«L'Etat posséderait alors les trois principales chaînes TV du pays. Un tel scénario est inacceptable». Non, ce n'est pas un journaliste, ni un défenseur énamouré de la liberté de la presse qui parle ainsi, mais bien l'oligarque Boris Berezovski. Preuve que l'inquiétude est vive à Moscou après les déclarations d'un haut responsable de l'administration présidentiel lemercredi: selon Vladislav Surkov, en effet, l'Etat envisagerait de racheter NTV, la chaîne appartenant au groupe Media Most de Vladimir Goussinski, mais aussi les parts que Berezovski (49%) contrôle dans la chaîne ORT. La troisième chaîne (RTR) se trouve, elle, déjà entièrement dans les griffes du Kremlin. Racheter en fait n'est pas le mot exact, puisqu'il semble à peu près certain que l'Etat russe n'en aurait pas les moyens. Simplement, il se trouve que NTV, à la suite du lancement de «NTV Plus», la première TV russe par satellite, s'est endettée à hauteur de 211 millions de dollars auprès de Gazprom, le monopole du gaz en mains évidemment étatiques. Selon la presse russe, le Kremlin tenterait de faire pression sur Media Most pour que le groupe échange sa dette contre un transfert de ses actions vers Gazprom, ce qui ferait de ce dernier, c'est-à-dire de l'Etat, le propriétaire effectif de la chaîne.
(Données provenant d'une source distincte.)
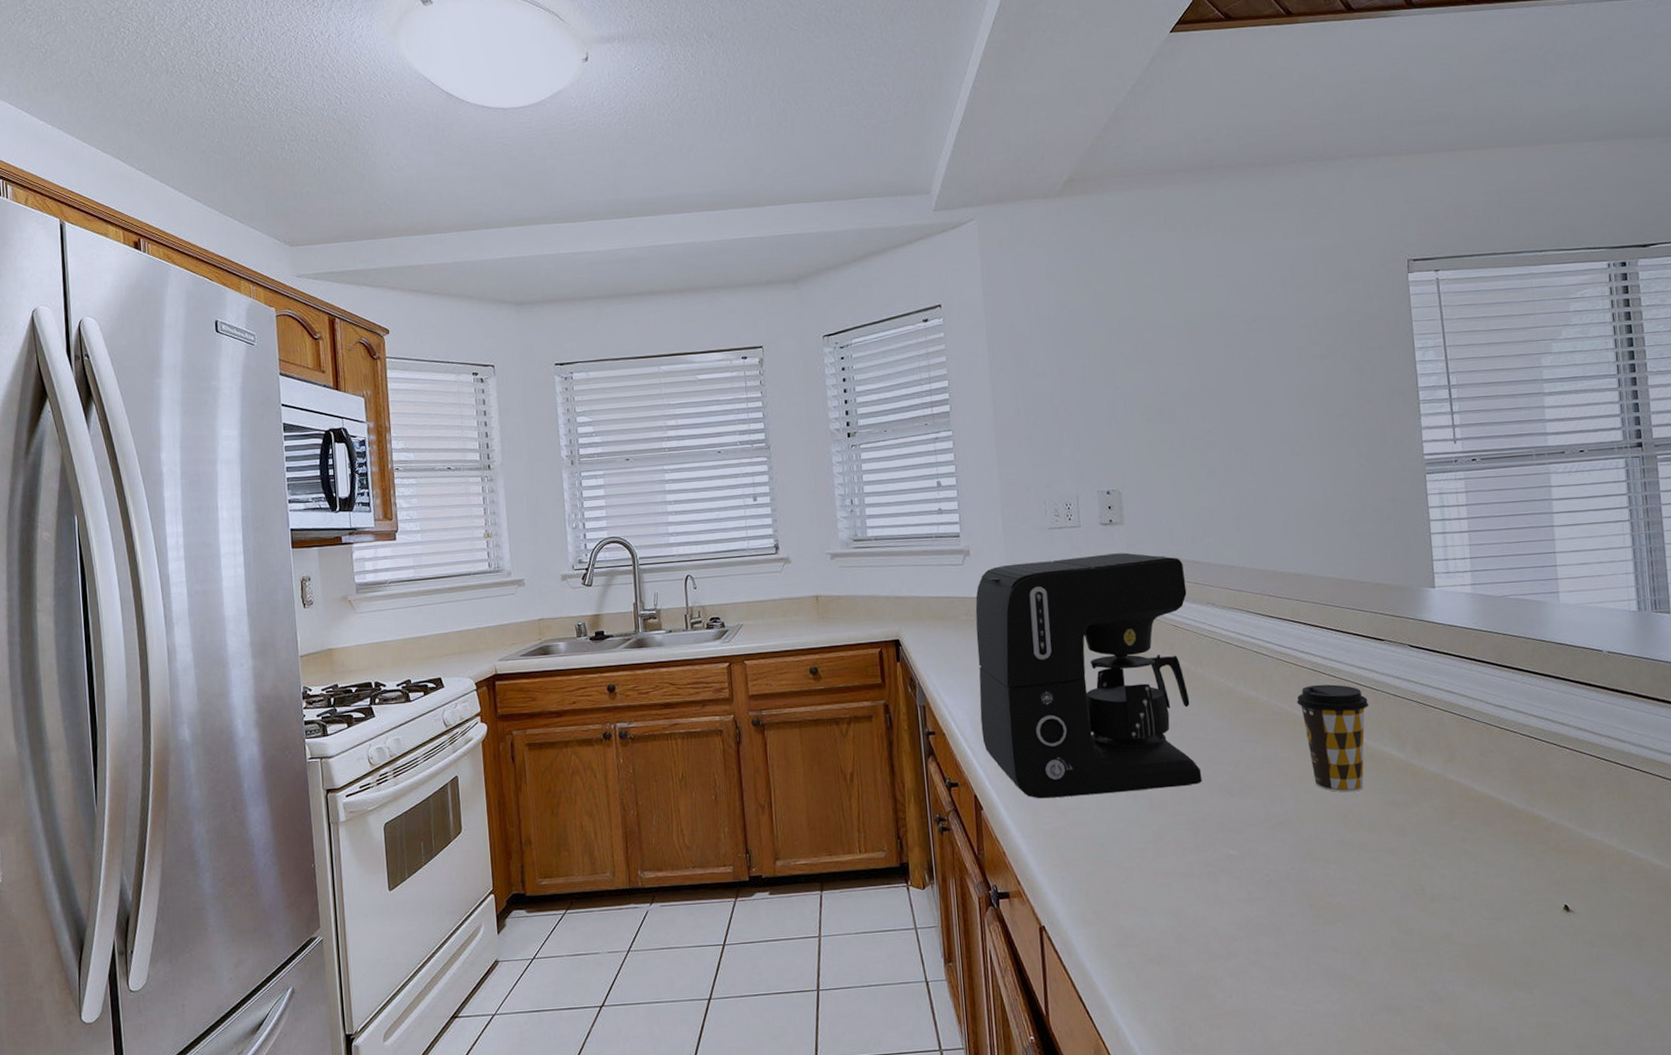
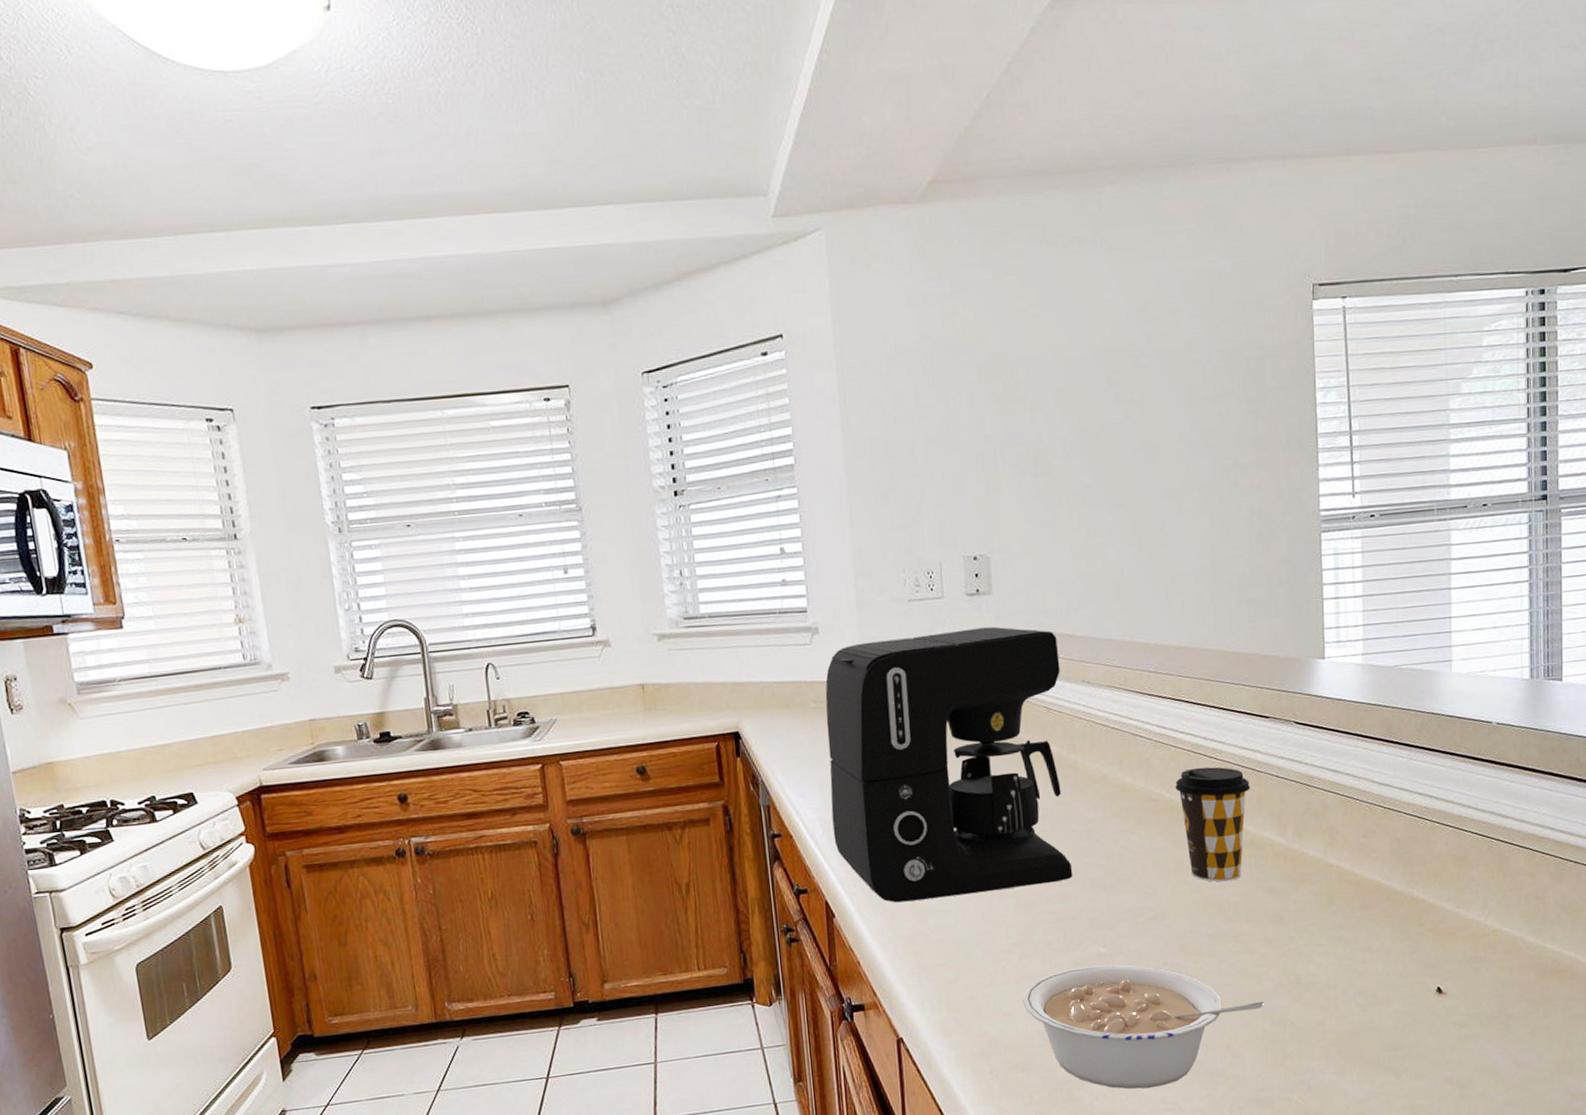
legume: none [1157,866,1392,990] -> present [1022,964,1265,1089]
Il se dit également que l'abandon brusque la semaine dernière de toutes les charges judiciaires pesant contre Vladimir Goussinski serait le résultat d'un deal entre le Kremlin et l'oligarque: les actions NTV en échange d'une trêve judiciaire. Le groupe Media Most, par sa porte-parole Elena Bruni, a vivement réagi hier aux allégations de Surkov, les qualifiant de «mensonges: une fois de plus le Kremlin essaie d'utiliser à son profit la situation des dettes impayées, une situation qu'il a d'ailleurs créée lui-même». Les responsables de Media Most affirment par ailleurs être en mesure de régler ce qu'ils doivent à Gazprom. La rédaction de NTV a également réagi hier par la voix du présentateur vedette Evgueni Kisseliov: «Le Kremlin se trompe s'il pense que les journalistes pourront être pris en otage. Si l'État s'empare de la chaîne, la plupart quitteront NTV.»
Le cas d'ORT est un peu différent: jusqu'à l'entrée en dissidence de Berezovski le mois passé, la chaîne a toujours fait preuve d'une fidélité sans faille envers le pouvoir. Mais ORT est également endettée, à hauteur de 150 millions de dollars, et Boris Berezovski reconnaît être tenté de vendre ses parts à l'Etat, prétendant même en avoir marre de jouer les larbins: «ORT a rempli un rôle purement politique et l'a rempli à 100%. Je suis fatigué de cela.» L'oligarque, drapé dans sa nouvelle toge de farouche démocrate, confiait pourtant hier au quotidien Kommersant qu'il pourrait renoncer à céder ORT «si NTV passait en mains de l'Etat». Mais en aura-t-il les moyens? Le Kremlin possède, comme pour Goussinski, un puissant moyen de chantage sur Berezovski: son implication dans le scandale Aeroflot, avec la semaine dernière le rapatriement très opportun vers Moscou de la volumineuse documentation en possession de la justice helvétique. Le quotidien Sevodnia estimait hier que «très vraisemblablement le Kremlin sortira vainqueur de ce bras de fer.»